Carson’s lack of clarity about humans’ relationship to nature is summed up in her view of modern natural science. As much as she must rely on science for the better methods of pest control she wants to see put to work, she condemns its arrogance and seeks a new humility. She says that science must waken to the fact that in dealing with living beings, it is dealing with a world of “pressures and counterpressures … surges and recessions.”[94] Only by taking this complexity into account will science be able “cautiously” to “guide” such “life forces” into “channels favorable to ourselves.”[95]

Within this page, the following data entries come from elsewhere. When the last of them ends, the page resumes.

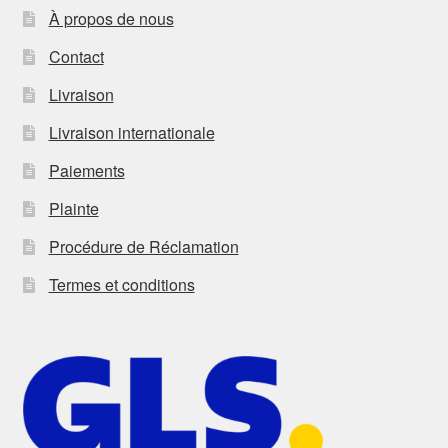
À propos de nous
Contact
Livraison
Livraison internationale
Paiements
Plainte
Procédure de Réclamation
Termes et conditions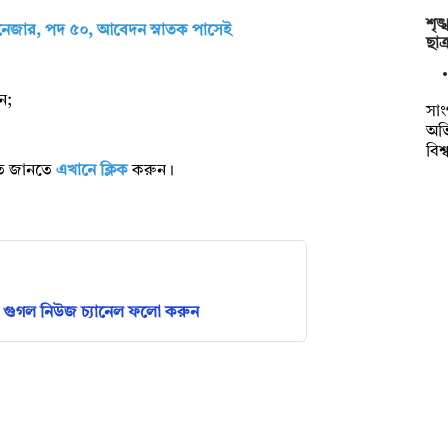
শৃঙ
্যানেজার, পদ ৫০, আবেদন স্নাতক পাসেই
ছা
ন;
সাং
অভি
বিশ
রিত জানতে
এখানে ক্লিক
করুন।
গুগল নিউজ চ্যানেল ফলো করুন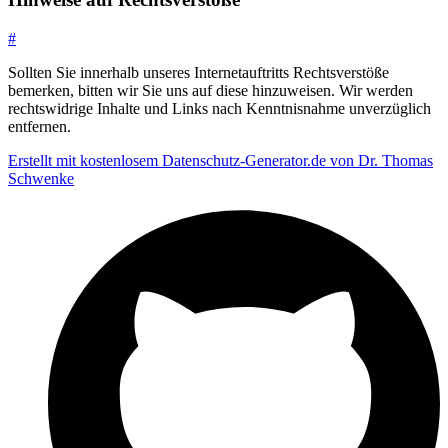
#
Sollten Sie innerhalb unseres Internetauftritts Rechtsverstöße
bemerken, bitten wir Sie uns auf diese hinzuweisen. Wir werden
rechtswidrige Inhalte und Links nach Kenntnisnahme unverzüglich
entfernen.
Erstellt mit kostenlosem Datenschutz-Generator.de von Dr. Thomas
Schwenke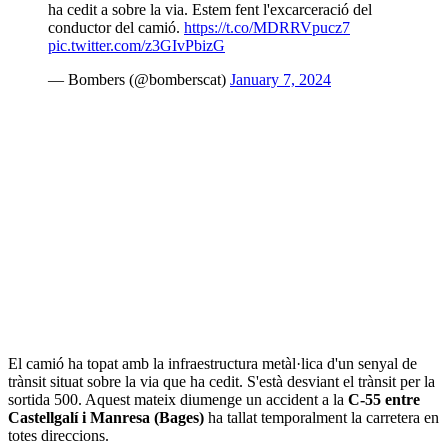
ha cedit a sobre la via. Estem fent l'excarceració del
conductor del camió.
https://t.co/MDRRVpucz7
pic.twitter.com/z3GIvPbizG
— Bombers (@bomberscat)
January 7, 2024
El camió ha topat amb la infraestructura metàl·lica d'un senyal de
trànsit situat sobre la via que ha cedit. S'està desviant el trànsit per la
sortida 500. Aquest mateix diumenge un accident a la
C-55 entre
Castellgalí i Manresa (Bages)
ha tallat temporalment la carretera en
totes direccions.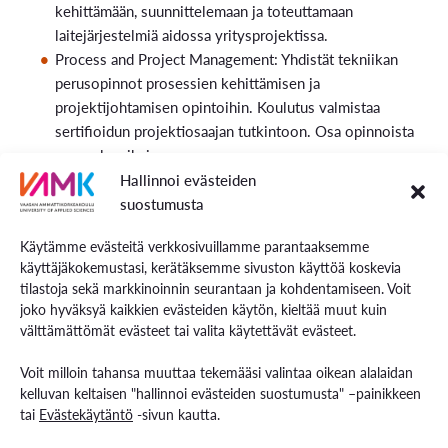
kehittämään, suunnittelemaan ja toteuttamaan
laitejärjestelmiä aidossa yritysprojektissa.
Process and Project Management: Yhdistät tekniikan
perusopinnot prosessien kehittämisen ja
projektijohtamisen opintoihin. Koulutus valmistaa
sertifioidun projektiosaajan tutkintoon. Osa opinnoista
on englanniksi.
Projektiopinnot: Työskentelet yrityksen oikeassa
Hallinnoi evästeiden
projektissa joko Suomessa tai ulkomailla.
suostumusta
Projektityöskentelyn ohella luet kirjallisuutta, teet
Käytämme evästeitä verkkosivuillamme parantaaksemme
kirjallisia tehtäviä ja raportoit oppimaasi.
käyttäjäkokemustasi, kerätäksemme sivuston käyttöä koskevia
tilastoja sekä markkinoinnin seurantaan ja kohdentamiseen. Voit
joko hyväksyä kaikkien evästeiden käytön, kieltää muut kuin
Suunnittelemme ja päivitämme tutkintojen sisältöä
välttämättömät evästeet tai valita käytettävät evästeet.
säännöllisesti, jotta ne pysyvät ajantasaisina ja vastaavat
Voit milloin tahansa muuttaa tekemääsi valintaa oikean alalaidan
työelämän tarpeita. Pidätämme oikeuden muutoksiin.
kelluvan keltaisen "hallinnoi evästeiden suostumusta" –painikkeen
tai
Evästekäytäntö
-sivun kautta.
Konetekniikka, päivätoteutus opetussuunnitelma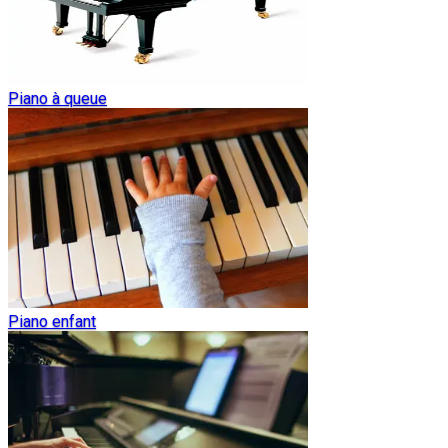
Piano à queue
Piano enfant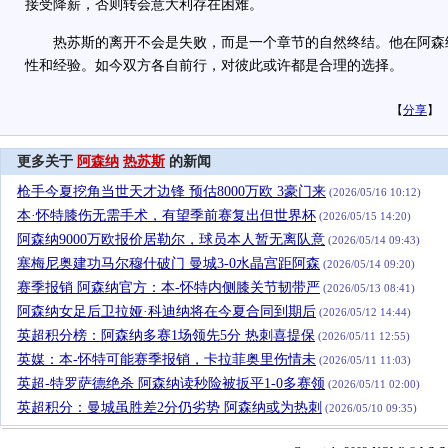
接受降薪，否则转会意大利存在困难。
热苏斯的离开不会是失败，而是一个章节的自然终结。他在阿森
性和经验。如今双方各自前行，对彼此或许都是合理的选择。
【
分享
】
更多关于
阿森纳
热苏斯
的新闻
枪手今夏挖角当世天才边锋 预估8000万欧 3豪门来
(2026/05/16 10:12)
本·怀特膝伤无需手术，有望季前赛复出但世界杯
(2026/05/15 14:20)
阿森纳9000万欧报价居勒尔，球员本人暂无离队意
(2026/05/14 09:43)
塞梅尼奥建功马尔穆什破门 曼城3-0水晶宫距阿森
(2026/05/14 09:20)
赛季报销 阿森纳官方：本-怀特内侧膝关节韧带严
(2026/05/13 08:41)
阿森纳女足后卫拉娅·科迪纳将在今夏合同到期后
(2026/05/12 14:44)
英超积分榜：阿森纳多赛1场领先5分 热刺喜提保
(2026/05/11 12:55)
英媒：本-怀特可能赛季报销，卡拉菲奥里伤情未
(2026/05/11 11:03)
英超-特罗萨德绝杀 阿森纳读秒险被扳平1-0多赛领
(2026/05/11 02:00)
英超积分：曼城虽胜差2分仍劣势 阿森纳或为热刺
(2026/05/10 09:35)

The “control of nature” is a phrase conceived in arrogance, born of the Neanderthal age of biology and philosophy, when it was supposed that nature exists for the convenience of man. The concepts and practices of applied entomology for the most part date from that Stone Age of science. It is our alarming misfortune that so primitive a science has armed itself with the most modern and terrible weapons, and that in turning them against the insects it has also turned them against the earth.[96]

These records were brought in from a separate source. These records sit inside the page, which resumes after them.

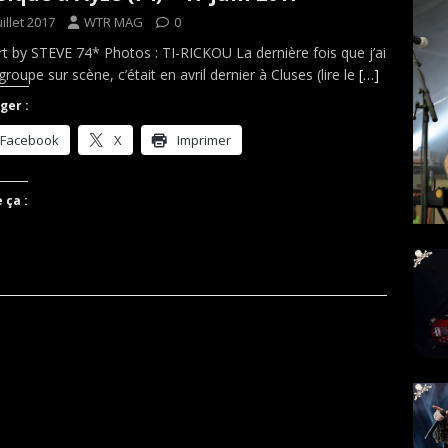
uillet 2017
WTR MAG
0
t by STEVE 74* Photos : TI-RICKOU La dernière fois que j’ai
groupe sur scène, c’était en avril dernier à Cluses (lire le
[…]
ger :
Facebook
X
Imprimer
 ça :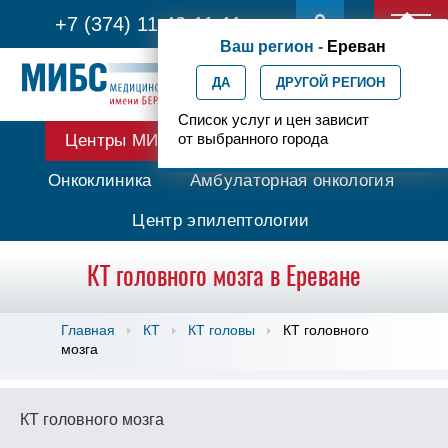
+7 (374) 11 42-11-11
Ваш регион -
Ереван
ДА
ДРУГОЙ РЕГИОН
Список услуг и цен зависит
от выбранного города
Центры МИБС
Протонная терапия
Онкоклиника
Амбулаторная онкология
Центр эпилептологии
КТ головного мозга в Ереване
Главная
КТ
КТ головы
КТ головного
мозга
КТ головного мозга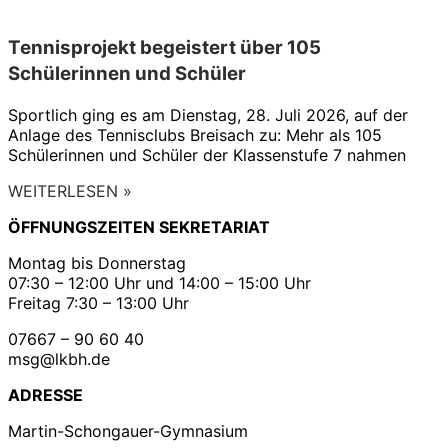
Tennisprojekt begeistert über 105
Schülerinnen und Schüler
Sportlich ging es am Dienstag, 28. Juli 2026, auf der
Anlage des Tennisclubs Breisach zu: Mehr als 105
Schülerinnen und Schüler der Klassenstufe 7 nahmen
WEITERLESEN »
ÖFFNUNGSZEITEN SEKRETARIAT
Montag bis Donnerstag
07:30 – 12:00 Uhr und 14:00 – 15:00 Uhr
Freitag 7:30 – 13:00 Uhr
07667 – 90 60 40
msg@lkbh.de
ADRESSE
Martin-Schongauer-Gymnasium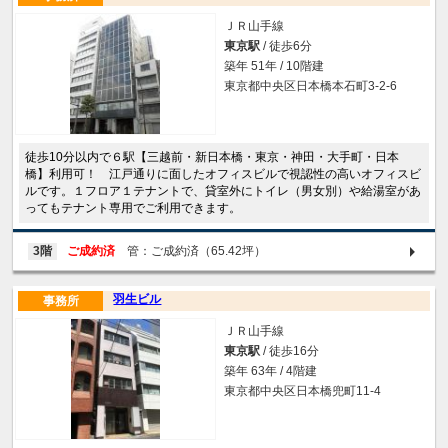
ＪＲ山手線
東京駅
/ 徒歩6分
築年 51年 / 10階建
東京都中央区日本橋本石町3-2-6
徒歩10分以内で６駅【三越前・新日本橋・東京・神田・大手町・日本
橋】利用可！ 江戸通りに面したオフィスビルで視認性の高いオフィスビ
ルです。１フロア１テナントで、貸室外にトイレ（男女別）や給湯室があ
ってもテナント専用でご利用できます。
3階
ご成約済
管：ご成約済（65.42坪）
羽生ビル
事務所
ＪＲ山手線
東京駅
/ 徒歩16分
築年 63年 / 4階建
東京都中央区日本橋兜町11-4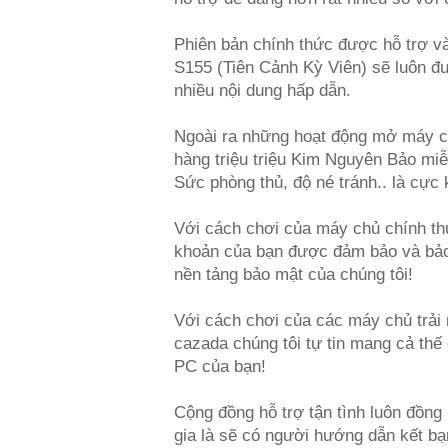
Phiên bản chính thức được hỗ trợ và
S155 (Tiên Cảnh Kỳ Viên) sẽ luôn đư
nhiều nội dung hấp dẫn.
Ngoài ra những hoạt động mở máy ch
hàng triệu triệu Kim Nguyên Bảo mi
Sức phòng thủ, độ né tránh.. là cực 
Với cách chơi của máy chủ chính thức 
khoản của bạn được đảm bảo và bảo
nền tảng bảo mật của chúng tôi!
Với cách chơi của các máy chủ trải
cazada chúng tôi tự tin mang cả thế
PC của bạn!
Cộng đồng hỗ trợ tận tình luôn đồng
gia là sẽ có người hướng dẫn kết b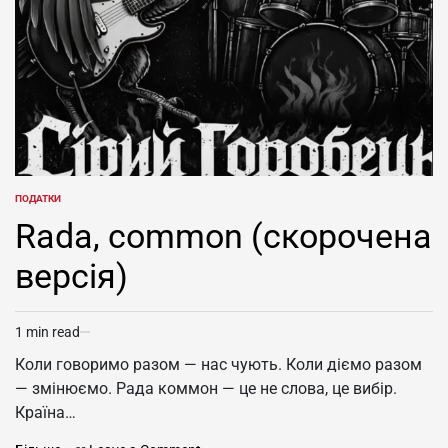
іншим
та
“ворожим”
іншим
софтом
“ворожим”
до
софтом
2030
до
року
2030
року
ПОДАТКИ
POSTED
IN
Rada, common (скорочена
версія)
1 min read
Estimated
read
Коли говоримо разом — нас чують. Коли діємо разом
time
— змінюємо. Рада коммон — це не слова, це вибір.
Країна…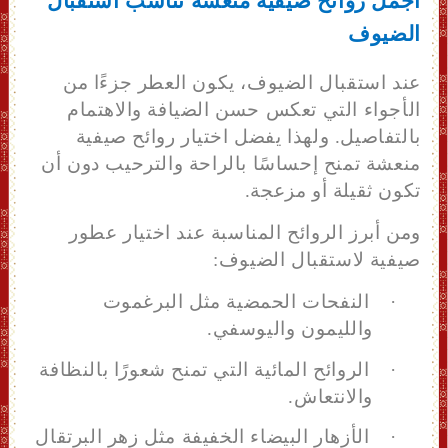
أجمل روائح صيفية منعشة تناسب استقبال
الضيوف
عند استقبال الضيوف، يكون العطر جزءًا من
الأجواء التي تعكس حسن الضيافة والاهتمام
بالتفاصيل. ولهذا يفضل اختيار روائح صيفية
منعشة تمنح إحساسًا بالراحة والترحيب دون أن
تكون ثقيلة أو مزعجة.
ومن أبرز الروائح المناسبة عند اختيار عطور
صيفية لاستقبال الضيوف:
·
النفحات الحمضية مثل البرغموت
والليمون واليوسفي.
·
الروائح المائية التي تمنح شعورًا بالنظافة
والانتعاش.
·
الأزهار البيضاء الخفيفة مثل زهر البرتقال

Carson’s last book is widely seen as an attempt to describe the kind of education children should have to produce the right relationship to nature. The title, A Sense of Wonder, already describes the essentials of that outlook.[97] Wonder, as she suggests, is indeed a good thing. But wonder and humility do not have to spring from the same sources as caution, nor would they necessarily have the same outcomes. Wonder is not consistent with a contemplative stance toward nature, a stance Carson clearly had an affinity for. Caution suggests an active stance. To channel nature cautiously is not to give up on control of nature; it is to control it better than we do now, as the slighting references to the stone age of philosophy and science suggest. Yet that age might have had a clearer picture than Carson of the difficulty of reconciling the activist and contemplative requirements she places on a more “modern” perspective.

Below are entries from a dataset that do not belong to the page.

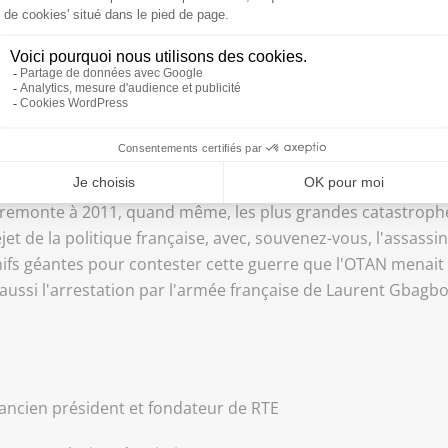
, il n'y a pas ça ?
nchement, les Africains d'Afrique francophone que je connais
tout cas, ce où je me rends, il n'y a absolument pas ça.
s strates successives qui ont été posées. On peut revenir tr
 je remonte à 2011, quand même, les plus grandes catastrophes
 rejet de la politique française, avec, souvenez-vous, l'assass
anifs géantes pour contester cette guerre que l'OTAN menait 
est aussi l'arrestation par l'armée française de Laurent Gba
 ancien président et fondateur de RTE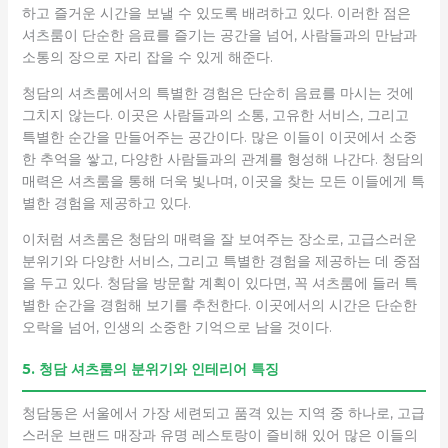
하고 즐거운 시간을 보낼 수 있도록 배려하고 있다. 이러한 점은
셔츠룸이 단순한 음료를 즐기는 공간을 넘어, 사람들과의 만남과
소통의 장으로 자리 잡을 수 있게 해준다.
청담의 셔츠룸에서의 특별한 경험은 단순히 음료를 마시는 것에
그치지 않는다. 이곳은 사람들과의 소통, 고유한 서비스, 그리고
특별한 순간을 만들어주는 공간이다. 많은 이들이 이곳에서 소중
한 추억을 쌓고, 다양한 사람들과의 관계를 형성해 나간다. 청담의
매력은 셔츠룸을 통해 더욱 빛나며, 이곳을 찾는 모든 이들에게 특
별한 경험을 제공하고 있다.
이처럼 셔츠룸은 청담의 매력을 잘 보여주는 장소로, 고급스러운
분위기와 다양한 서비스, 그리고 특별한 경험을 제공하는 데 중점
을 두고 있다. 청담을 방문할 계획이 있다면, 꼭 셔츠룸에 들러 특
별한 순간을 경험해 보기를 추천한다. 이곳에서의 시간은 단순한
오락을 넘어, 인생의 소중한 기억으로 남을 것이다.
5. 청담 셔츠룸의 분위기와 인테리어 특징
청담동은 서울에서 가장 세련되고 품격 있는 지역 중 하나로, 고급
스러운 브랜드 매장과 유명 레스토랑이 즐비해 있어 많은 이들의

By now, nothing can detract from Silent Spring’s immense contribution to the rise of the green crusade. But as our discussion suggests, it is not a fully coherent or completely worked out line of argument. While critical of the impact of the profit motive on government and science, it presents no complete critique of the American economic and political arrangements that produce such a result. While advocating humility toward nature, it maintains the necessity for human intervention, without fully articulating what constitutes legitimate and illegitimate intervention. While critical of one instantiation of modern science and technology, it relies on another. These tensions are not unique to Carson; they can be found in the work of other writers who have paid more attention to them and attempted to explain them. But they have not yet been fully resolved, even five decades after the publication of Silent Spring.